Le jury le fit. Il écarta la culpabilité de Lelièvre dans les morts d’Étiennette Desgranges et de Marguerite Pizard. Il le déclara coupable de l’empoisonnement de Marie Riquet, du meurtre prémédité de son fils, de l’enlèvement et des faux. La cour prononça la peine de mort. Lelièvre forma un pourvoi. Deux réponses négatives avaient ainsi rompu la chaîne de crimes que l’accusation présentait comme continue. Même condamné, Lelièvre ne l’était pas pour tous les empoisonnements qu’on lui reprochait.

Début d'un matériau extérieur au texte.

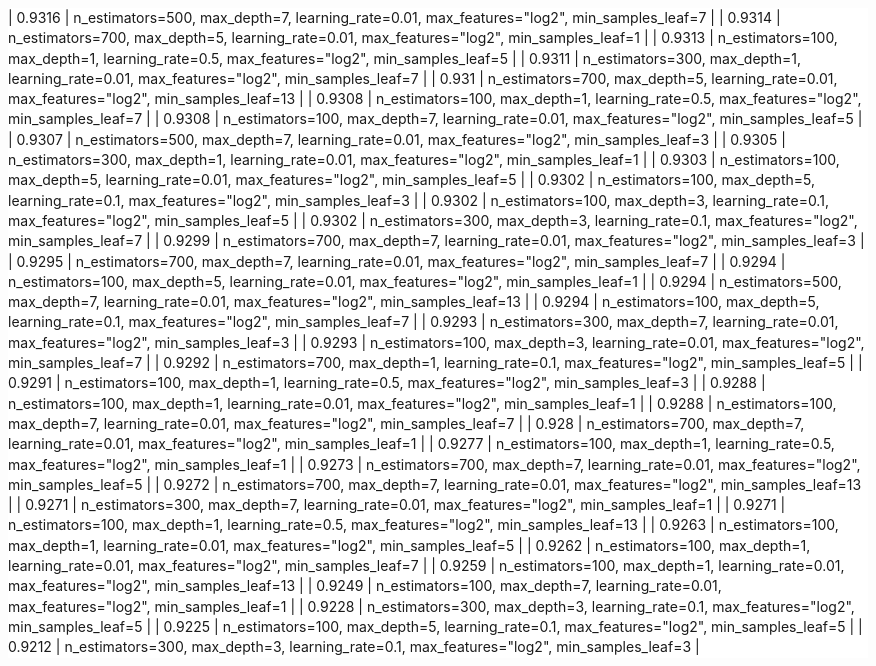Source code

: |                 0.9316 | n_estimators=500, max_depth=7, learning_rate=0.01, max_features="log2", min_samples_leaf=7  |
|                 0.9314 | n_estimators=700, max_depth=5, learning_rate=0.01, max_features="log2", min_samples_leaf=1  |
|                 0.9313 | n_estimators=100, max_depth=1, learning_rate=0.5, max_features="log2", min_samples_leaf=5   |
|                 0.9311 | n_estimators=300, max_depth=1, learning_rate=0.01, max_features="log2", min_samples_leaf=7  |
|                 0.931  | n_estimators=700, max_depth=5, learning_rate=0.01, max_features="log2", min_samples_leaf=13 |
|                 0.9308 | n_estimators=100, max_depth=1, learning_rate=0.5, max_features="log2", min_samples_leaf=7   |
|                 0.9308 | n_estimators=100, max_depth=7, learning_rate=0.01, max_features="log2", min_samples_leaf=5  |
|                 0.9307 | n_estimators=500, max_depth=7, learning_rate=0.01, max_features="log2", min_samples_leaf=3  |
|                 0.9305 | n_estimators=300, max_depth=1, learning_rate=0.01, max_features="log2", min_samples_leaf=1  |
|                 0.9303 | n_estimators=100, max_depth=5, learning_rate=0.01, max_features="log2", min_samples_leaf=5  |
|                 0.9302 | n_estimators=100, max_depth=5, learning_rate=0.1, max_features="log2", min_samples_leaf=3   |
|                 0.9302 | n_estimators=100, max_depth=3, learning_rate=0.1, max_features="log2", min_samples_leaf=5   |
|                 0.9302 | n_estimators=300, max_depth=3, learning_rate=0.1, max_features="log2", min_samples_leaf=7   |
|                 0.9299 | n_estimators=700, max_depth=7, learning_rate=0.01, max_features="log2", min_samples_leaf=3  |
|                 0.9295 | n_estimators=700, max_depth=7, learning_rate=0.01, max_features="log2", min_samples_leaf=7  |
|                 0.9294 | n_estimators=100, max_depth=5, learning_rate=0.01, max_features="log2", min_samples_leaf=1  |
|                 0.9294 | n_estimators=500, max_depth=7, learning_rate=0.01, max_features="log2", min_samples_leaf=13 |
|                 0.9294 | n_estimators=100, max_depth=5, learning_rate=0.1, max_features="log2", min_samples_leaf=7   |
|                 0.9293 | n_estimators=300, max_depth=7, learning_rate=0.01, max_features="log2", min_samples_leaf=3  |
|                 0.9293 | n_estimators=100, max_depth=3, learning_rate=0.01, max_features="log2", min_samples_leaf=7  |
|                 0.9292 | n_estimators=700, max_depth=1, learning_rate=0.1, max_features="log2", min_samples_leaf=5   |
|                 0.9291 | n_estimators=100, max_depth=1, learning_rate=0.5, max_features="log2", min_samples_leaf=3   |
|                 0.9288 | n_estimators=100, max_depth=1, learning_rate=0.01, max_features="log2", min_samples_leaf=1  |
|                 0.9288 | n_estimators=100, max_depth=7, learning_rate=0.01, max_features="log2", min_samples_leaf=7  |
|                 0.928  | n_estimators=700, max_depth=7, learning_rate=0.01, max_features="log2", min_samples_leaf=1  |
|                 0.9277 | n_estimators=100, max_depth=1, learning_rate=0.5, max_features="log2", min_samples_leaf=1   |
|                 0.9273 | n_estimators=700, max_depth=7, learning_rate=0.01, max_features="log2", min_samples_leaf=5  |
|                 0.9272 | n_estimators=700, max_depth=7, learning_rate=0.01, max_features="log2", min_samples_leaf=13 |
|                 0.9271 | n_estimators=300, max_depth=7, learning_rate=0.01, max_features="log2", min_samples_leaf=1  |
|                 0.9271 | n_estimators=100, max_depth=1, learning_rate=0.5, max_features="log2", min_samples_leaf=13  |
|                 0.9263 | n_estimators=100, max_depth=1, learning_rate=0.01, max_features="log2", min_samples_leaf=5  |
|                 0.9262 | n_estimators=100, max_depth=1, learning_rate=0.01, max_features="log2", min_samples_leaf=7  |
|                 0.9259 | n_estimators=100, max_depth=1, learning_rate=0.01, max_features="log2", min_samples_leaf=13 |
|                 0.9249 | n_estimators=100, max_depth=7, learning_rate=0.01, max_features="log2", min_samples_leaf=1  |
|                 0.9228 | n_estimators=300, max_depth=3, learning_rate=0.1, max_features="log2", min_samples_leaf=5   |
|                 0.9225 | n_estimators=100, max_depth=5, learning_rate=0.1, max_features="log2", min_samples_leaf=5   |
|                 0.9212 | n_estimators=300, max_depth=3, learning_rate=0.1, max_features="log2", min_samples_leaf=3   |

Une découverte suivit. Pendant les débats, une femme de Ternay avait entendu parler de l’enfant disparu ; elle avait rapproché son signalement de celui d’un petit noyé trouvé sur les bords du Rhône en août 1819. Une enquête fut menée. Les vêtements avaient été conservés, puis donnés au petit-fils du marguillier ; la police les rapporta à Lyon le 16 décembre. Le recueil présente ce rapprochement comme la confirmation attendue. Ces vêtements arrivent cependant après le verdict. Les jurés n’avaient pas eu ces vêtements devant eux au moment de décider du sort de Lelièvre. Cette pièce nouvelle arrivait dans un dossier dont le verdict était déjà prononcé. L’enquête poursuivait son chemin, tandis que le condamné attendait la réponse à son pourvoi.
Le pourvoi fut rejeté le 11 janvier 1821. Le 29, Lelièvre écrivait encore pour contester son arrêt ; la veille, il avait demandé un sursis. Il fut conduit à l’échafaud et exécuté à Lyon. L’affaire avait commencé par un père qui courait pour reprendre son fils. Elle s’achevait avec un autre père, condamné pour avoir tué le sien, après des mois passés à en déplacer le nom et le lieu de séjour dans ses réponses. Le petit Berthier, lui, avait retrouvé ses parents. Au milieu des papiers falsifiés, des contrats et des déclarations, sa présence vivante demeure ce que cette histoire a sauvé de plus certain.